This story's a day late because of the holiday weekend... sorry!
"It adds up perfectly," says Saul Goodman, Walter White's criminal lawyer. "Walt's a scientist, scientists love lasers. Plus, it's got bumper boats."
Sunday's episode of Breaking Bad, "Abiquiu," perfectly encapsulated why it's impossible to narrow the show down to one genre, because when Breaking Bad is at its best, it makes us feel an empty spot in the pit of our stomachs one minute, then makes us laugh out loud the next.
Saul's idea to have Walt launder money through the purchase of a Lazer Tag store was a prime example of the latter. And Jesse's temptation of Andrea, a recovering addict and single mom no less, was heartbreaking to watch.
But just over halfway through the episode, things took a dark turn. The laughs subsided, the tension mounted, and the plot moved forward in unexpected ways. Skyler told Walt she was ready to be "his Danny," a trustworthy source at Walt's money-laundering front. Gus invited Walt over for dinner and they shared a meal. Gus opened up to Walt in a way we've never seen before, but with a warning: "Don't make the same mistake twice." And in the episode's most intriguing and dangerous turn, we learned that Andrea is indirectly connected to the murder of Combo—Jesse's dealer who was gunned down by a young hood (Andrea's little brother)—and Jesse didn't appear to want to let that slide.
It was an example of pacing at its best: Breaking Bad ropes us in with laughs and thick drama, then, by leading us to the edge of a cliff, leaves us wanting more.
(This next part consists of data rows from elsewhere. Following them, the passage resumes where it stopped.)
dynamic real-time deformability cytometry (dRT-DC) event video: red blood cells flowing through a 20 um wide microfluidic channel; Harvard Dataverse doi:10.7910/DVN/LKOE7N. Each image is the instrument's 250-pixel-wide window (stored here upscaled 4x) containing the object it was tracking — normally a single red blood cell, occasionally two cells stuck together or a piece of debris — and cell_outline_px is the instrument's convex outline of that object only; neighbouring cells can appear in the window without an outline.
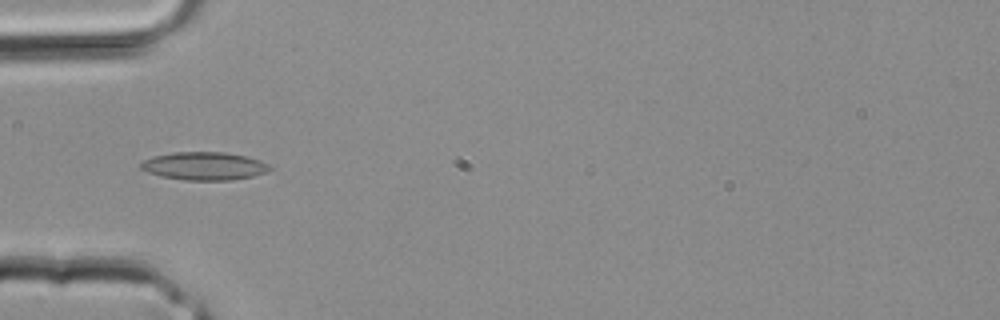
{"species": "common noctule bat (a hibernating species)", "species_latin": "Nyctalus noctula", "temperature_condition": "room temperature", "stored_images_in_passage": 3, "camera_frame_rate_fps": 3000, "um_per_image_px": 0.085, "animal": {"sex": "male", "body_mass_g": 20.4}, "frame": {"image": 1, "passage_image": 3, "time_ms": 0.667, "image_size_px": [1000, 320], "cell_outline_px": [[272, 168], [268, 172], [252, 176], [232, 180], [184, 180], [160, 176], [148, 172], [140, 168], [140, 164], [144, 160], [152, 156], [172, 152], [224, 152], [248, 156], [260, 160], [268, 164]], "centroid_in_image_um": [17.37, 14.11], "position_along_channel_um": 67.6, "area_um2": 21.21}}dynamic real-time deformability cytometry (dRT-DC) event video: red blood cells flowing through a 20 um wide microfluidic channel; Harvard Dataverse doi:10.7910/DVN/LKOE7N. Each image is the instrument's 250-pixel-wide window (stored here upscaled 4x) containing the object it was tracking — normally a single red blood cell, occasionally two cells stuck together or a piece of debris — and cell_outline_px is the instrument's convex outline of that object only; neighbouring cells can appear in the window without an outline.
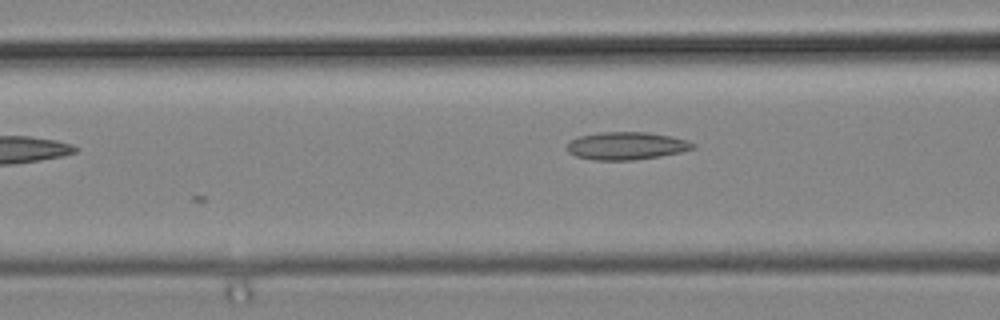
{"species": "common noctule bat (a hibernating species)", "species_latin": "Nyctalus noctula", "temperature_condition": "cold", "stored_images_in_passage": 12, "camera_frame_rate_fps": 3000, "um_per_image_px": 0.085, "animal": {"sex": "male", "body_mass_g": 19.2, "forearm_length_mm": 51.8}, "frame": {"image": 1, "passage_image": 12, "time_ms": 3.667, "image_size_px": [1000, 320], "cell_outline_px": [[696, 148], [680, 152], [660, 156], [632, 160], [592, 160], [576, 156], [568, 152], [568, 144], [572, 140], [580, 136], [600, 132], [648, 132], [672, 136], [688, 140], [696, 144]], "centroid_in_image_um": [53.29, 12.39], "position_along_channel_um": 113.3, "area_um2": 20.35}}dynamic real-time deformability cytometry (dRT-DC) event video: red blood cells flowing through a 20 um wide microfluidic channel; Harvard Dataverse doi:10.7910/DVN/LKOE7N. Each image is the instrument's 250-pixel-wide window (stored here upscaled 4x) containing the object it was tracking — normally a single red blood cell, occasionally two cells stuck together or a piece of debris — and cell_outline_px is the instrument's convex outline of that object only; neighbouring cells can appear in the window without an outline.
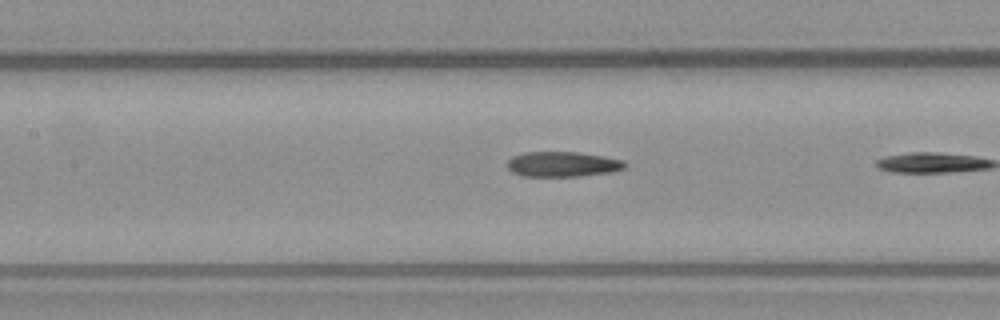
{"species": "common noctule bat (a hibernating species)", "species_latin": "Nyctalus noctula", "temperature_condition": "warm", "stored_images_in_passage": 9, "camera_frame_rate_fps": 3000, "um_per_image_px": 0.085, "animal": {"sex": "male", "body_mass_g": 23.1, "forearm_length_mm": 52.7}, "frame": {"image": 1, "passage_image": 8, "time_ms": 2.333, "image_size_px": [1000, 320], "cell_outline_px": [[628, 164], [624, 168], [612, 172], [580, 176], [520, 176], [512, 172], [508, 168], [508, 160], [512, 156], [524, 152], [576, 152], [604, 156], [624, 160]], "centroid_in_image_um": [47.83, 13.96], "position_along_channel_um": 159.6, "area_um2": 17.34}}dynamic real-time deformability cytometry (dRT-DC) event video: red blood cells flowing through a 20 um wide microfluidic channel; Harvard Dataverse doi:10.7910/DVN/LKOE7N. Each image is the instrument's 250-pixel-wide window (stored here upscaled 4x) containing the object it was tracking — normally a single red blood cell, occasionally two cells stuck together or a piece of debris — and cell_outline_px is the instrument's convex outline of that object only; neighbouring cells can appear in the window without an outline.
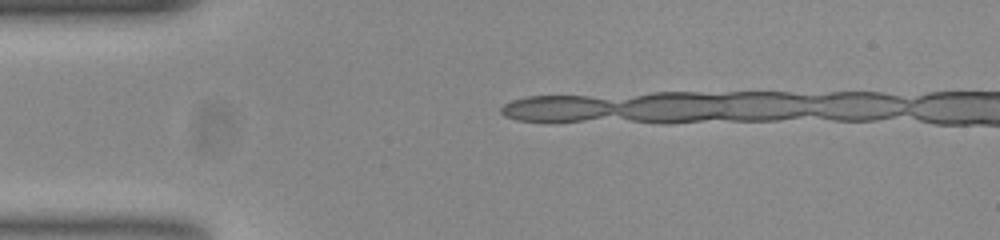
{"species": "common noctule bat (a hibernating species)", "species_latin": "Nyctalus noctula", "temperature_condition": "room temperature", "stored_images_in_passage": 4, "camera_frame_rate_fps": 3000, "um_per_image_px": 0.085, "animal": {"sex": "female", "body_mass_g": 23.0, "forearm_length_mm": 53.4}, "frame": {"image": 1, "passage_image": 4, "time_ms": 1.0, "image_size_px": [1000, 240], "cell_outline_px": [[728, 96], [724, 116], [688, 120], [644, 120], [636, 100], [644, 96]], "centroid_in_image_um": [57.95, 9.13], "position_along_channel_um": 27.1, "area_um2": 14.33}}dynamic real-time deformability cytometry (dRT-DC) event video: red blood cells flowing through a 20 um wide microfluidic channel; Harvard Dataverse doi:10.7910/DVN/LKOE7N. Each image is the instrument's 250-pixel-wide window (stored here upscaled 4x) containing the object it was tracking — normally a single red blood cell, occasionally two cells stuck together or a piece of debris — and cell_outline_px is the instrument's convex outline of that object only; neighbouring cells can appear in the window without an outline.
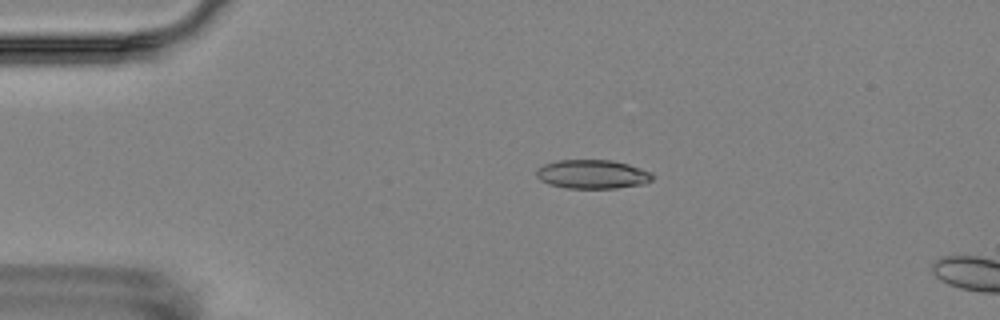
{"species": "Egyptian fruit bat (a non-hibernating species)", "species_latin": "Rousettus aegyptiacus", "temperature_condition": "room temperature", "stored_images_in_passage": 5, "camera_frame_rate_fps": 3000, "um_per_image_px": 0.085, "animal": {"sex": "female"}, "frame": {"image": 1, "passage_image": 3, "time_ms": 2.333, "image_size_px": [1000, 320], "cell_outline_px": [[656, 176], [652, 180], [644, 184], [616, 188], [564, 188], [548, 184], [540, 180], [536, 176], [536, 172], [544, 164], [556, 160], [612, 160], [628, 164], [652, 172]], "centroid_in_image_um": [50.38, 14.81], "position_along_channel_um": 34.6, "area_um2": 19.71}}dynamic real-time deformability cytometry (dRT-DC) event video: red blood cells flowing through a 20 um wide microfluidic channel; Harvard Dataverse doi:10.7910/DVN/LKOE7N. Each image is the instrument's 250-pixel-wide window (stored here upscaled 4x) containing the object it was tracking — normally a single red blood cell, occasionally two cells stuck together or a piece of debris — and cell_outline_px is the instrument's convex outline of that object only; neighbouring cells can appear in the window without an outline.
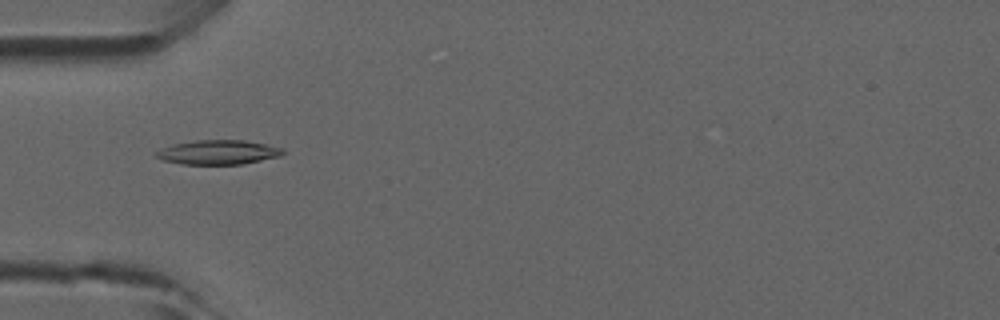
{"species": "common noctule bat (a hibernating species)", "species_latin": "Nyctalus noctula", "temperature_condition": "room temperature", "stored_images_in_passage": 46, "camera_frame_rate_fps": 3000, "um_per_image_px": 0.085, "animal": {"sex": "male", "forearm_length_mm": 52.5}, "frame": {"image": 1, "passage_image": 14, "time_ms": 4.333, "image_size_px": [1000, 320], "cell_outline_px": [[284, 152], [280, 156], [244, 164], [180, 164], [164, 160], [156, 156], [156, 152], [160, 148], [172, 144], [196, 140], [244, 140], [284, 148]], "centroid_in_image_um": [18.54, 12.94], "position_along_channel_um": 66.5, "area_um2": 17.98}}
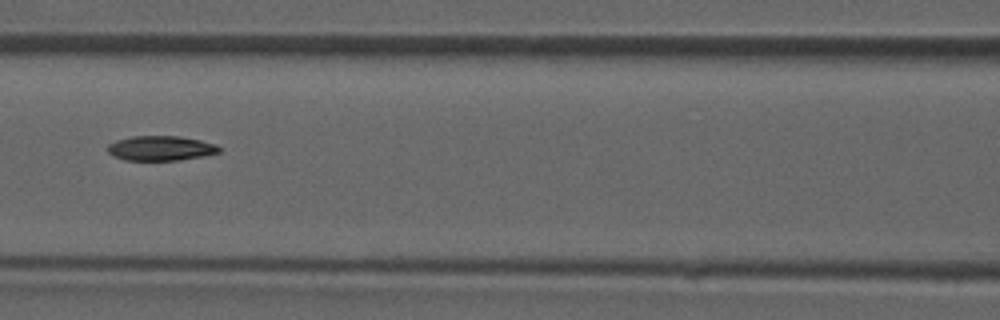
{"frame": {"image": 2, "passage_image": 20, "time_ms": 6.333, "image_size_px": [1000, 320], "cell_outline_px": [[220, 152], [180, 160], [124, 160], [112, 156], [108, 152], [108, 144], [116, 140], [132, 136], [176, 136], [200, 140], [216, 144], [220, 148]], "centroid_in_image_um": [13.62, 12.6], "position_along_channel_um": 153.0, "area_um2": 16.01}}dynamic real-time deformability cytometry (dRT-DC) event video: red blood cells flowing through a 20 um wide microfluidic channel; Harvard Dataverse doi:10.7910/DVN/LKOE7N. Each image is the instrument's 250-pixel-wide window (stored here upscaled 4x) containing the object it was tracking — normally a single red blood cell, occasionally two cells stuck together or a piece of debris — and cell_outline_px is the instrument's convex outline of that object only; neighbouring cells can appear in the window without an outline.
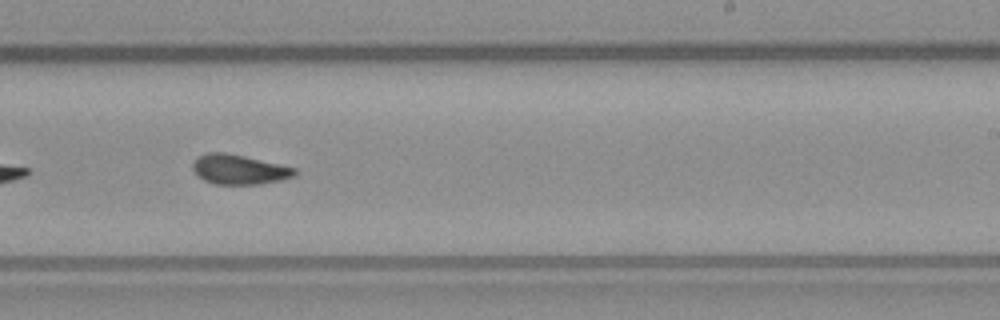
{"species": "common noctule bat (a hibernating species)", "species_latin": "Nyctalus noctula", "temperature_condition": "warm", "stored_images_in_passage": 51, "camera_frame_rate_fps": 3000, "um_per_image_px": 0.085, "animal": {"sex": "male", "body_mass_g": 23.1, "forearm_length_mm": 52.7}, "frame": {"image": 1, "passage_image": 30, "time_ms": 9.667, "image_size_px": [1000, 320], "cell_outline_px": [[296, 172], [292, 176], [280, 180], [260, 184], [216, 184], [204, 180], [192, 168], [192, 164], [196, 156], [208, 152], [228, 152], [296, 168]], "centroid_in_image_um": [20.29, 14.38], "position_along_channel_um": 268.7, "area_um2": 17.57}, "authors_computed_cell_mechanics": {"area_um2": 17.9758, "velocity_mm_per_s": 4.0768, "shape_relaxation_time_tau1_ms": 4.532, "shape_relaxation_time_tau2_ms": 1.8665, "deformation_change_tau1": 0.1516, "deformation_change_tau2": 0.0746}}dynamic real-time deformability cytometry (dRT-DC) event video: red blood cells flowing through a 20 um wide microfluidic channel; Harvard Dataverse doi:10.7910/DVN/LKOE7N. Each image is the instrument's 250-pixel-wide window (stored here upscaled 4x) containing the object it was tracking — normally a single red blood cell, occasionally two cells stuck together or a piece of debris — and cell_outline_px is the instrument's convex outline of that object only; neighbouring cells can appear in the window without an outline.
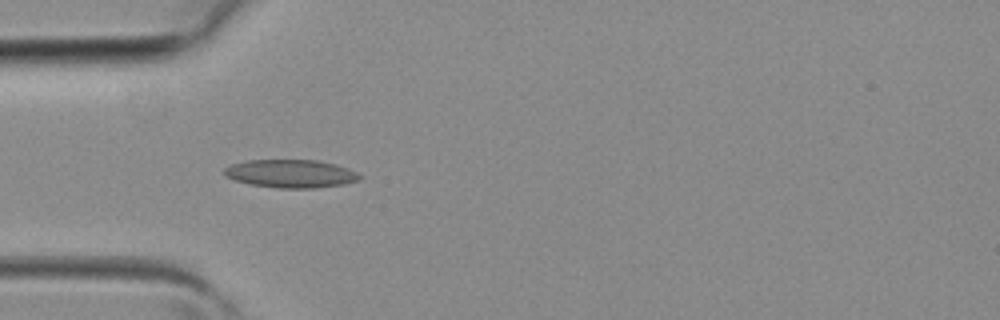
{"species": "common noctule bat (a hibernating species)", "species_latin": "Nyctalus noctula", "temperature_condition": "room temperature", "stored_images_in_passage": 2, "camera_frame_rate_fps": 3000, "um_per_image_px": 0.085, "animal": {"sex": "female", "body_mass_g": 19.3, "forearm_length_mm": 54.1}, "frame": {"image": 1, "passage_image": 2, "time_ms": 0.333, "image_size_px": [1000, 320], "cell_outline_px": [[360, 176], [356, 180], [344, 184], [316, 188], [276, 188], [248, 184], [224, 176], [224, 168], [232, 164], [244, 160], [316, 160], [336, 164], [348, 168], [356, 172]], "centroid_in_image_um": [24.67, 14.76], "position_along_channel_um": 60.3, "area_um2": 22.2}}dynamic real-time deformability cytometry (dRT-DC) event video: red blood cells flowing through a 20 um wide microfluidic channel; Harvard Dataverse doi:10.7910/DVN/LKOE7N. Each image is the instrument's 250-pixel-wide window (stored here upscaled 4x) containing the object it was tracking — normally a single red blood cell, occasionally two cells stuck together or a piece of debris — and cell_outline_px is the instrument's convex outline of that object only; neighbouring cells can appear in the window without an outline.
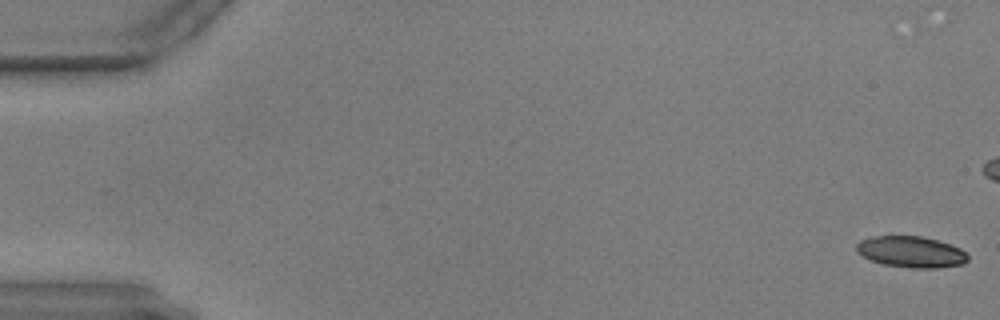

And with two episodes left in this fantastic season, fireworks are imminent and all kinds of things will hit the fan.
The one storyline that seems to be stalling (for the moment) is Hank's recovery. During the first half of the season, Hank was THE MAN! But now he's stuck in a hospital bed, sabotaging himself by refusing to leave until he deems himself healthy enough. Hank is a proud man to a fault, and his fear of returning to real life is literally crippling. But an angry Hank in a hospital bed is no fun; we need him out and about, where he can complicate things. I'm sure we'll get there before the season ends.
And for now I'm okay with that, because it's Hank's turn to ride the bench. It's almost as if the writers are taking turns with their emphases. In the first third of the series, the focus was on Walt and Skyler and their divorce while Jesse was mired away in rehab. In the second third of the series, Walt and Skyler took a backseat to Hank's story, and Jesse came back into the fold. Now, as we head into home stretch of this season, Jesse has come to the forefront and everyone else is slowly moving into place for a fantastic finish. Yet throughout the whole season, it's really always been about how Walt fits into all of this.
Just as it does with its genres, Breaking Bad masterfully juggles its characters and storylines. And there are only two hours left in Season 3, so buckle up!
A few stray thoughts about the episode:
... That "meth blue" color popped up again, this time in unusual places. Saul wore a light blue ribbon on his lapel (see the photo above), and Andrea's brother had some prominent light blue lettering on his shirt. Also: I may be looking too far into this, but when the blue appears on people's clothing (it previously appeared on Walter Jr.'s striped shirt), it almost always seems to be placed near their hearts.
... More costuming brilliance: Jesse's peace sign shirt in the final scene when he was all about anything but peace.
... How amazing was that opening scene with Jesse and Jane, the talk about Georgia O'Keeffe, and her cigarettes? Great to see Krysten Ritter back. "To me that's about making that feeling last."
... He won't win an Emmy for his performance, but Bob Odenkirk couldn't be more perfectly cast.
... "Grandpa Anus." I think I just found a new nickname for my friends.